Daly was in the group at 4 under that included former U.S. Open champion Geoff Ogilvy and defending PGA champion Keegan Bradley, who had a birdie-eagle start before he settled into his round.

Adam Scott, in his first major since throwing away the British Open with four bogeys on his last four holes, quickly got back into contention with a 68.

The group with Woods at 69 included Ben Curtis, Ryo Ishikawa of Japan and Pat Perez, playing his first major this year.

"On the windiest course in the world, you'd expect a little more wind than this," Perez said.

The flags started to ripple in the afternoon, though not enough to make Kiawah as frightening as it can be. With so much rain over the past week, including storms that limited practice time before the championship began, the greens were soft and fairways slow.

Phil Mickelson, holding down the eighth and final spot in the Ryder Cup standings, was all over Kiawah Island and did a remarkable job scrambling to salvage a 73.

He was already eyeing Friday morning as a chance to make up some ground.

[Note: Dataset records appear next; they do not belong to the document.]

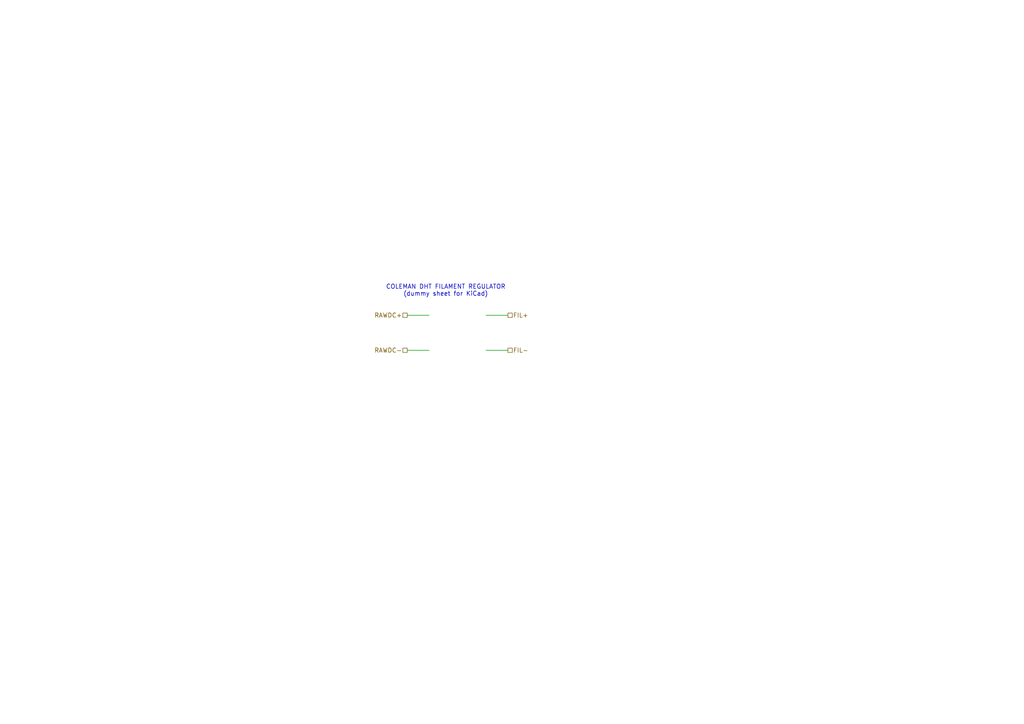
<source format=kicad_sch>
(kicad_sch
	(version 20231120)
	(generator "eeschema")
	(generator_version "8.0")
	(uuid "a6b6906f-8a54-45b8-8065-fa27c4eeacfd")
	(paper "A4")
	(lib_symbols)
	(wire
		(pts
			(xy 118.11 91.44) (xy 124.46 91.44)
		)
		(stroke
			(width 0)
			(type default)
		)
		(uuid "7f293f5e-4d47-42f8-99bd-c2985607efe0")
	)
	(wire
		(pts
			(xy 124.46 101.6) (xy 118.11 101.6)
		)
		(stroke
			(width 0)
			(type default)
		)
		(uuid "a4eeb5e3-c349-4faa-a93f-024b1ccc18ad")
	)
	(wire
		(pts
			(xy 140.97 101.6) (xy 147.32 101.6)
		)
		(stroke
			(width 0)
			(type default)
		)
		(uuid "a925cf56-8825-49d2-850e-7bca818075e9")
	)
	(wire
		(pts
			(xy 140.97 91.44) (xy 147.32 91.44)
		)
		(stroke
			(width 0)
			(type default)
		)
		(uuid "c0d38889-b29d-44c4-9a55-cd4d6337b0e2")
	)
	(text "COLEMAN DHT FILAMENT REGULATOR\n(dummy sheet for KiCad)"
		(exclude_from_sim no)
		(at 129.286 86.106 0)
		(effects
			(font
				(size 1.27 1.27)
			)
			(justify bottom)
		)
		(uuid "5a719a79-3419-49e9-9bb8-6b69c308df7a")
	)
	(hierarchical_label "FIL-"
		(shape passive)
		(at 147.32 101.6 0)
		(effects
			(font
				(size 1.27 1.27)
			)
			(justify left)
		)
		(uuid "00586dda-7eee-4e79-b96e-f844201a7e2b")
	)
	(hierarchical_label "RAWDC+"
		(shape passive)
		(at 118.11 91.44 180)
		(effects
			(font
				(size 1.27 1.27)
			)
			(justify right)
		)
		(uuid "604e428a-58cd-464b-a281-512cd4381b14")
	)
	(hierarchical_label "FIL+"
		(shape passive)
		(at 147.32 91.44 0)
		(effects
			(font
				(size 1.27 1.27)
			)
			(justify left)
		)
		(uuid "bb7c3b61-4408-4da1-8f1f-c104b564518f")
	)
	(hierarchical_label "RAWDC-"
		(shape passive)
		(at 118.11 101.6 180)
		(effects
			(font
				(size 1.27 1.27)
			)
			(justify right)
		)
		(uuid "e4a1c7a2-186a-4b0f-8da0-91c968532f09")
	)
)

</source>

"I'm going to actually start going after it," he said. "I figured it would be a little bit more difficult in the afternoon and to not worry about the score, to fight hard, and then the opportunity is (Friday) morning. ... There will be an opportunity (Friday) to shoot something in the mid-60s."

McIlroy was bogey-free, and while he failed to make birdie on a couple of the par 5s, he picked up a shot on the field at the 249-yard 14th hole, which features severe slopes off every corner of the green. Leave it to the 23-year-old from Northern Ireland to hit a towering 3-iron that settled 12 feet from the flag, one of only six birdies on the par 3 in the first round.

There was little doubt that Thursday might have been the best chance to post a good score. More storms are in the forecast for later in the week, and just enough wind could make it more difficult to find birdies.

"You have to have the right attitude going out there," McIlroy said. "You have to realize that to give yourself a chance going into the final day of a major, there's still 54 holes to play, and especially on this golf course, middles of greens are totally OK."